Georgia Power Announces Deal for Nuclear Power Plant
Georgia Power Co. said customers would pay $7.56 billion more for Plant Vogtle construction costs under the agreement with utility regulatory staff.
Commission Approval Needed
The Georgia Public Service Commission’s five elected commissioners must approve any deal, but such agreements are typically persuasive. With the commission’s Public Interest Advocacy staff and three leading ratepayer groups signing on, the agreement is likely to avert contentious hearings over how much blame the company should bear for billions in cost overruns at two new nuclear reactors southeast of Augusta.

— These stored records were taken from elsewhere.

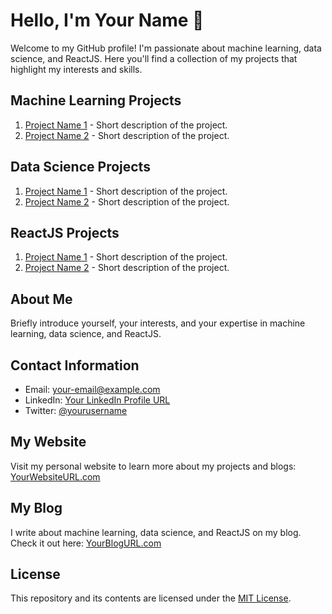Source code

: # Hello, I'm Your Name 👋

Welcome to my GitHub profile! I'm passionate about machine learning, data science, and ReactJS. Here you'll find a collection of my projects that highlight my interests and skills.

## Machine Learning Projects

1. [Project Name 1](link-to-project1-folder) - Short description of the project.
2. [Project Name 2](link-to-project2-folder) - Short description of the project.

## Data Science Projects

1. [Project Name 1](link-to-project1-folder) - Short description of the project.
2. [Project Name 2](link-to-project2-folder) - Short description of the project.

## ReactJS Projects

1. [Project Name 1](link-to-project1-folder) - Short description of the project.
2. [Project Name 2](link-to-project2-folder) - Short description of the project.

## About Me

Briefly introduce yourself, your interests, and your expertise in machine learning, data science, and ReactJS.

## Contact Information

- Email: your-email@example.com
- LinkedIn: [Your LinkedIn Profile URL](https://www.linkedin.com/in/yourusername/)
- Twitter: [@yourusername](https://twitter.com/yourusername)

## My Website

Visit my personal website to learn more about my projects and blogs: [YourWebsiteURL.com](https://www.yourwebsiteurl.com)

## My Blog

I write about machine learning, data science, and ReactJS on my blog. Check it out here: [YourBlogURL.com](https://www.yourblogurl.com)

## License

This repository and its contents are licensed under the [MIT License](LICENSE.md).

The First New American Reactors
Vogtle’s Unit 3 and Unit 4 are the first new American reactors built from scratch in decades. Each reactor can power 500,000 homes and businesses without releasing any carbon. But even as government officials and some utilities are again looking to nuclear power to alleviate climate change, the cost of Vogtle could discourage utilities from pursuing nuclear power.
Response from Georgia Power Spokesperson
Jacob Hawkins, a Georgia Power spokesperson, said the agreement represents “a balanced approach that recognizes the value of this long-term investment for the state and recognizes affordability needs for customers.”
Reaction from Consumer Advocacy Group
Liz Coyle, the executive director of Georgia Watch, a consumer advocacy group that signed the agreement, said the reactors will never be cheaper than alternative sources of power. But since regulators, traditionally friendly to Georgia Power, allowed them to be built, Coyle said it was important to limit consumers’ exposure.
Overall Project Cost
The overall cost of the project, including financing, is currently $31 billion for Georgia Power and three other owners, Associated Press calculations show. Add in $3.7 billion that original contractor Westinghouse paid the Vogtle owners to walk away from building the reactors, and the total nears $35 billion. The overall project is seven years late and $17 billion over budget.
Georgia Power’s Construction Costs
Georgia Power says it has spent $10.2 billion on its share of construction costs for Vogtle Units 3 and 4. Public service commissioners originally approved the largest unit of Atlanta-based Southern Co. to spend $4.4 billion. After years of delays and cost overruns, the commission said in 2017 that it would consider $7.3 billion as a reasonable cost for Georgia Power.
Impact on Utility Bills
The company says that would work out to an additional $8.95 per month for a typical residential customer, atop the roughly $5 that customers started paying this month when Unit 3 entered commercial operation. The further bill increase would begin when Unit 4 enters commercial operation.
Concessions for Ratepayer Groups
Ratepayer groups won some other concessions. Georgia Power agreed to double the size of a bill-relief program and to expand energy efficiency programs by 50% to help reduce energy use and lower bills beginning in 2026. The company also agreed to support state applications for a share of $7 billion in federal grant funds to expand solar energy to low-income households.